Dr WOODRUFF - They may be innocent, and not need to change anything.
Ms ARCHER - Exactly.
Dr WOODRUFF - Between 2013-2022, the number of unsentenced prisoners in remand has almost doubled, from 114 to 207. The proportion of people held for under one month has declined from 40 per cent under a Greens corrections minister, to 26 per cent now. Those held for over a year has increased from 0 per cent to 8 per cent. That means that in 2022, 16 people were imprisoned for one year, under you, minister, without being convicted of a crime. This trend has not been improving. Do you think that's good enough, and what are you doing to address it?
Ms ARCHER - No, it's not good enough and we don't like having figures like that. The number of remandees has increased. We now have the Southern Remand Centre to separate remandees from the general prison population, which is in line with best practice guidelines. Sentenced inmate numbers have remained very stable over the period of 10 months. Male remand numbers have risen nearly 40 per cent, so we are seeing an increase in those entering our prison system - for whatever reason. Some will be innocent; some won't. All we can deal with is the consequence of that. We have built the Southern Remand Centre to ensure we have best practice and modern, fit-for-purpose facilities. We've ensured that we have upgrades to key facilities existing at Risdon Prison as well.

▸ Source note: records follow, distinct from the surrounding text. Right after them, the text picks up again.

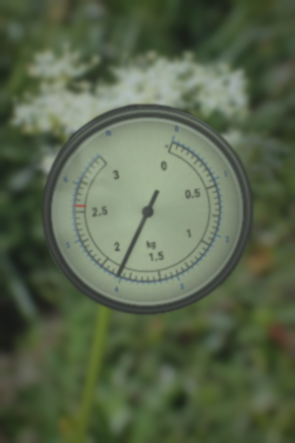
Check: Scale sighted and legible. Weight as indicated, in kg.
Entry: 1.85 kg
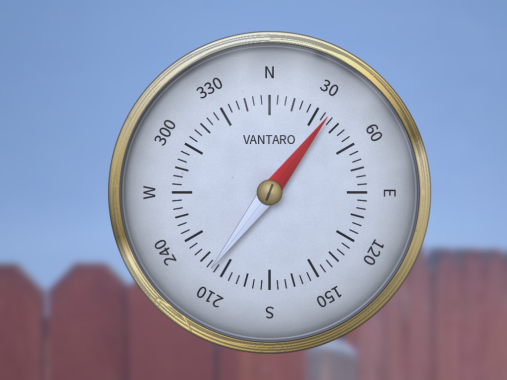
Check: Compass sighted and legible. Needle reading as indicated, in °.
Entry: 37.5 °
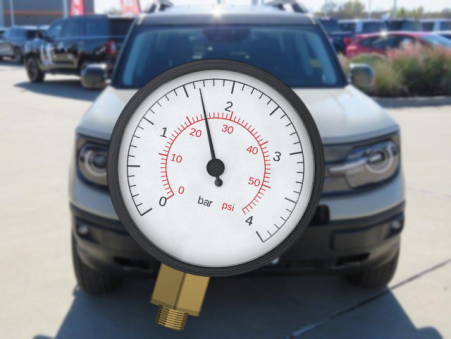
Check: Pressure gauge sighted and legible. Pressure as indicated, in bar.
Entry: 1.65 bar
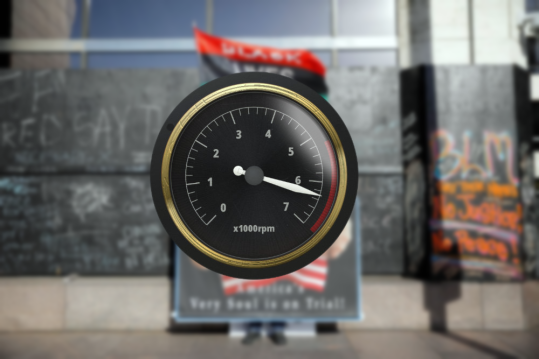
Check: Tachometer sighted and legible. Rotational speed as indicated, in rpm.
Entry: 6300 rpm
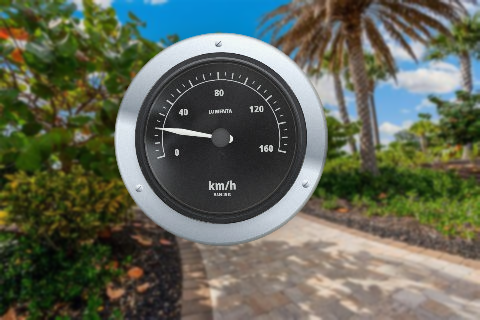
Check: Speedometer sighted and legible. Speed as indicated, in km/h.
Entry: 20 km/h
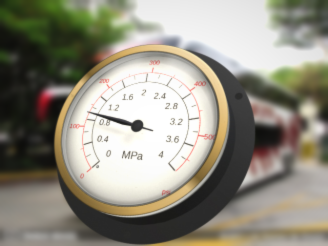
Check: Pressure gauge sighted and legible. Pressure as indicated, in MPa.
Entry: 0.9 MPa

Dr WOODRUFF - Backloads in courts.
Ms ARCHER - I don't know what else I can say other than we try to deal with the problem in terms of providing the best housing possible for remandees. The court system is out of our control in terms of the numbers there. I think we can accept that there is an issue in our community as to why there are increased crime rates in the first place. Again, we have to address this across government with a multi-pronged approach to ensure that we address the issue of those offending behaviours and, as I have been talking about, reduce recidivism as well.